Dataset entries
■ ■ ■

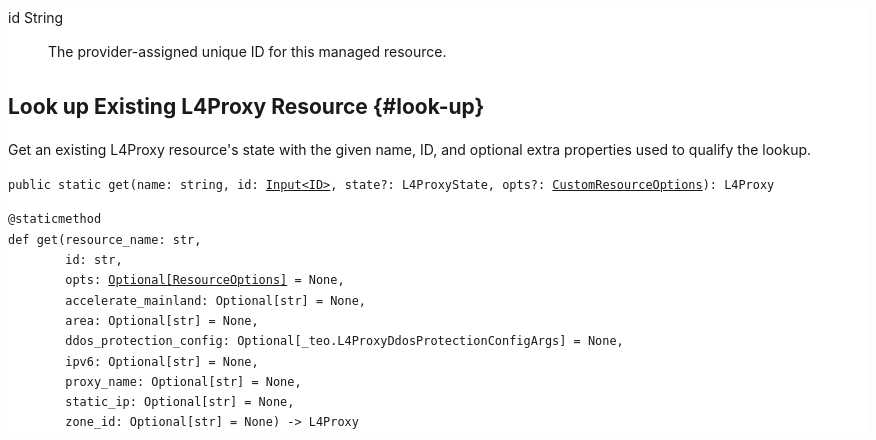 <div>
<pulumi-choosable type="language" values="yaml">
<dl class="resources-properties"><dt class="property-"
            title="">
        <span id="id_yaml">
<a data-swiftype-name="resource-property" data-swiftype-type="text" href="#id_yaml" style="color: inherit; text-decoration: inherit;">id</a>
</span>
        <span class="property-indicator"></span>
        <span class="property-type">String</span>
    </dt>
    <dd><p>The provider-assigned unique ID for this managed resource.</p>
</dd></dl>
</pulumi-choosable>
</div>



## Look up Existing L4Proxy Resource {#look-up}

Get an existing L4Proxy resource's state with the given name, ID, and optional extra properties used to qualify the lookup.
<div>
<pulumi-chooser type="language" options="typescript,python,go,csharp,java,yaml"></pulumi-chooser>
</div>

<div>
<pulumi-choosable type="language" values="javascript,typescript">
<div class="highlight"><pre class="chroma"><code class="language-typescript" data-lang="typescript"><span class="k">public static </span><span class="nf">get</span><span class="p">(</span><span class="nx">name</span><span class="p">:</span> <span class="nx">string</span><span class="p">,</span> <span class="nx">id</span><span class="p">:</span> <span class="nx"><a href="/docs/reference/pkg/nodejs/pulumi/pulumi/#ID">Input&lt;ID&gt;</a></span><span class="p">,</span> <span class="nx">state</span><span class="p">?:</span> <span class="nx">L4ProxyState</span><span class="p">,</span> <span class="nx">opts</span><span class="p">?:</span> <span class="nx"><a href="/docs/reference/pkg/nodejs/pulumi/pulumi/#CustomResourceOptions">CustomResourceOptions</a></span><span class="p">): </span><span class="nx">L4Proxy</span></code></pre></div>
</pulumi-choosable>
</div>

<div>
<pulumi-choosable type="language" values="python">
<div class="highlight"><pre class="chroma"><code class="language-python" data-lang="python"><span class=nd>@staticmethod</span>
<span class="k">def </span><span class="nf">get</span><span class="p">(</span><span class="nx">resource_name</span><span class="p">:</span> <span class="nx">str</span><span class="p">,</span>
        <span class="nx">id</span><span class="p">:</span> <span class="nx">str</span><span class="p">,</span>
        <span class="nx">opts</span><span class="p">:</span> <span class="nx"><a href="/docs/reference/pkg/python/pulumi/#pulumi.ResourceOptions">Optional[ResourceOptions]</a></span> = None<span class="p">,</span>
        <span class="nx">accelerate_mainland</span><span class="p">:</span> <span class="nx">Optional[str]</span> = None<span class="p">,</span>
        <span class="nx">area</span><span class="p">:</span> <span class="nx">Optional[str]</span> = None<span class="p">,</span>
        <span class="nx">ddos_protection_config</span><span class="p">:</span> <span class="nx">Optional[_teo.L4ProxyDdosProtectionConfigArgs]</span> = None<span class="p">,</span>
        <span class="nx">ipv6</span><span class="p">:</span> <span class="nx">Optional[str]</span> = None<span class="p">,</span>
        <span class="nx">proxy_name</span><span class="p">:</span> <span class="nx">Optional[str]</span> = None<span class="p">,</span>
        <span class="nx">static_ip</span><span class="p">:</span> <span class="nx">Optional[str]</span> = None<span class="p">,</span>
        <span class="nx">zone_id</span><span class="p">:</span> <span class="nx">Optional[str]</span> = None<span class="p">) -&gt;</span> L4Proxy</code></pre></div>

■ ■ ■

AIM OF THE TASK ▸ Please pull out each line of the items above that contains the string "python", copying it unchanged.

SOLUTION TO THIS EXERCISE ▸
<pulumi-chooser type="language" options="typescript,python,go,csharp,java,yaml"></pulumi-chooser>
<pulumi-choosable type="language" values="python">
<div class="highlight"><pre class="chroma"><code class="language-python" data-lang="python"><span class=nd>@staticmethod</span>
        <span class="nx">opts</span><span class="p">:</span> <span class="nx"><a href="/docs/reference/pkg/python/pulumi/#pulumi.ResourceOptions">Optional[ResourceOptions]</a></span> = None<span class="p">,</span>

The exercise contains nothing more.